My grandmother and grandfather had 6 girls, Eunice Mae (“Euch”), Reba Susan (“Reb”), Della Bertha (“Det”), Myrtle Virginia (“Myrt”), Edna Frances (“Ed”), and my mom, Hattie Bernice (“Niece”). They were dirt-poor and lived in Fairview, Virginia in houses that look like the peeling painted “white” clapboard of John Grisham’s A Painted House. They knew about hard times, raising their children and sending some of them to college during the Depression. My grandfather was a farmer and went off to peddle his crops and other wares. He lost not only his own farm but also his brother’s farm during the Depression. I imagine that made for some tense family relationships.

Mamaw was in her 70s when I was born. I have vague memories of visiting their house and seeing her sling a chicken round and round to break its neck before cooking it. (There weren’t many vegetarians back in my day, so this memory did not affect my appetite for fried chicken.) I also remember going to her and Papaw’s house on Thanksgiving Day and spending most of the day making sausage. (It always grossed me out to walk by the gutted hogs on their back porch on the way into the house.)

When I was in third grade, my aunt Reb bought the house next door to ours and moved there with Mamaw and Papaw. I was thrilled to have them next door. I spent many hours watching TV with them (much more than my mom knew) and enjoyed running between our houses, especially when I was a teenager and the walls of my own house felt like they were closing in on me.

When I was in seventh grade, Mamaw was hospitalized for a heart condition. The doctor gave her some medicine to which she had a bad reaction. She was never the same (mentally) after that. I think she actually had what was then called a nervous breakdown and perhaps a psychotic reaction to the medicine.

When she came home, my mom and aunts decided to move Mamaw into a separate bedroom from her and Papaw’s bedroom. They felt like she needed someone with her at night, so I was chosen to be the “night guard,” so to speak. I can’t remember how my mom presented that job to me, but I felt lucky to get to be in the same room with Mamaw.

She was such a sweet and gentle woman. As a teenager, I recall pouring out my heart to her at night when we went to bed. She would murmur sweet things to me, and soon I would hear this little puffing of her cheeks, signaling that she had fallen asleep. I saw her as my confidante, even though I wasn’t sure exactly how much she understood of what I told her. During the day, she often replied with jokey remarks whenever anyone talked to her.

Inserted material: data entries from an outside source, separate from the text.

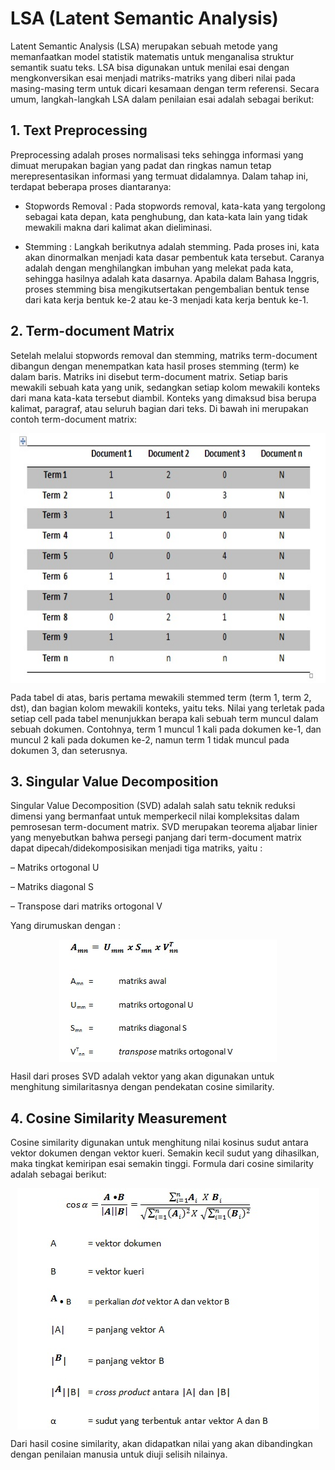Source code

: # LSA (Latent Semantic Analysis)

Latent Semantic Analysis (LSA) merupakan sebuah metode yang memanfaatkan model statistik matematis untuk menganalisa struktur semantik suatu teks. LSA bisa digunakan untuk menilai esai dengan mengkonversikan esai menjadi matriks-matriks yang diberi nilai pada masing-masing term untuk dicari kesamaan dengan term referensi. Secara umum, langkah-langkah LSA dalam penilaian esai adalah sebagai berikut:

## 1. Text Preprocessing

Preprocessing adalah proses normalisasi teks sehingga informasi yang dimuat merupakan bagian yang padat dan ringkas namun tetap merepresentasikan informasi yang termuat didalamnya. Dalam tahap ini, terdapat beberapa proses diantaranya:

- Stopwords Removal : Pada stopwords removal, kata-kata yang tergolong sebagai kata depan, kata penghubung, dan kata-kata lain yang tidak mewakili makna dari kalimat akan dieliminasi.

- Stemming : Langkah berikutnya adalah stemming. Pada proses ini, kata akan dinormalkan menjadi kata dasar pembentuk kata tersebut. Caranya adalah dengan menghilangkan imbuhan yang melekat pada kata, sehingga hasilnya adalah kata dasarnya. Apabila dalam Bahasa Inggris, proses stemming bisa mengikutsertakan pengembalian bentuk tense dari kata kerja bentuk ke-2 atau ke-3 menjadi kata kerja bentuk ke-1.

## 2. Term-document Matrix

Setelah melalui stopwords removal dan stemming, matriks term-document dibangun dengan menempatkan kata hasil proses stemming (term) ke dalam baris. Matriks ini disebut term-document matrix. Setiap baris mewakili sebuah kata yang unik, sedangkan setiap kolom mewakili konteks dari mana kata-kata tersebut diambil. Konteks yang dimaksud bisa berupa kalimat, paragraf, atau seluruh bagian dari teks.
Di bawah ini merupakan contoh term-document matrix:

 <img src="pw1.jpg" width=1000 height=400  style="margin-left:auto; margin-right:auto; display: block;" />

 Pada tabel di atas, baris pertama mewakili stemmed term (term 1, term 2, dst), dan bagian kolom mewakili konteks, yaitu teks. Nilai yang terletak pada setiap cell pada tabel menunjukkan berapa kali sebuah term muncul dalam sebuah dokumen. Contohnya, term 1 muncul 1 kali pada dokumen ke-1, dan muncul 2 kali pada dokumen ke-2, namun term 1 tidak muncul pada dokumen 3, dan seterusnya.

 ## 3. Singular Value Decomposition

 Singular Value Decomposition (SVD) adalah salah satu teknik reduksi dimensi yang bermanfaat untuk memperkecil nilai kompleksitas dalam pemrosesan term-document matrix. SVD merupakan teorema aljabar linier yang menyebutkan bahwa persegi panjang dari term-document matrix dapat dipecah/didekomposisikan menjadi tiga matriks, yaitu :
 
– Matriks ortogonal U

– Matriks diagonal S

– Transpose dari matriks ortogonal V

Yang dirumuskan dengan :

<img src="pw2.jpg"  style="margin-left:auto; margin-right:auto; display: block;" />

Hasil dari proses SVD adalah vektor yang akan digunakan untuk menghitung similaritasnya dengan pendekatan cosine similarity.

## 4. Cosine Similarity Measurement

Cosine similarity digunakan untuk menghitung nilai kosinus sudut antara vektor dokumen dengan vektor kueri. Semakin kecil sudut yang dihasilkan, maka tingkat kemiripan esai semakin tinggi.
Formula dari cosine similarity adalah sebagai berikut:

<img src="pw3.jpg"  style="margin-left:auto; margin-right:auto; display: block;" />

Dari hasil cosine similarity, akan didapatkan nilai yang akan dibandingkan dengan penilaian manusia untuk diuji selisih nilainya.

Mamaw was always encouraging, and she passed that trait on to my mother and probably all of my aunts. I remember her singing “Farther Along, we’ll know all about it; farther along, we’ll understand why. Cheer up, my brother, live in the sunshine, We’ll understand it, all bye and bye.” Rosa Alice Steele Robinette, thank you for many happy childhood memories. Thank you for being a stubborn, proud, and yet kind woman…I am proud that you remained a Methodist and a Democrat while married to an overbearing man who happened to be Baptist and Republican. You cherished your right to vote, and I can only imagine how exciting it must have been when the 19th Amendment finally passed in your early 30s. You set a fine example of faith, grace under fire, and fierce independence–qualities which you passed on to all your girls. I am honored to have known you and been graced with your love.

P.S. To readers of this blog, my middle name is Rose, the name I got from my grandmother.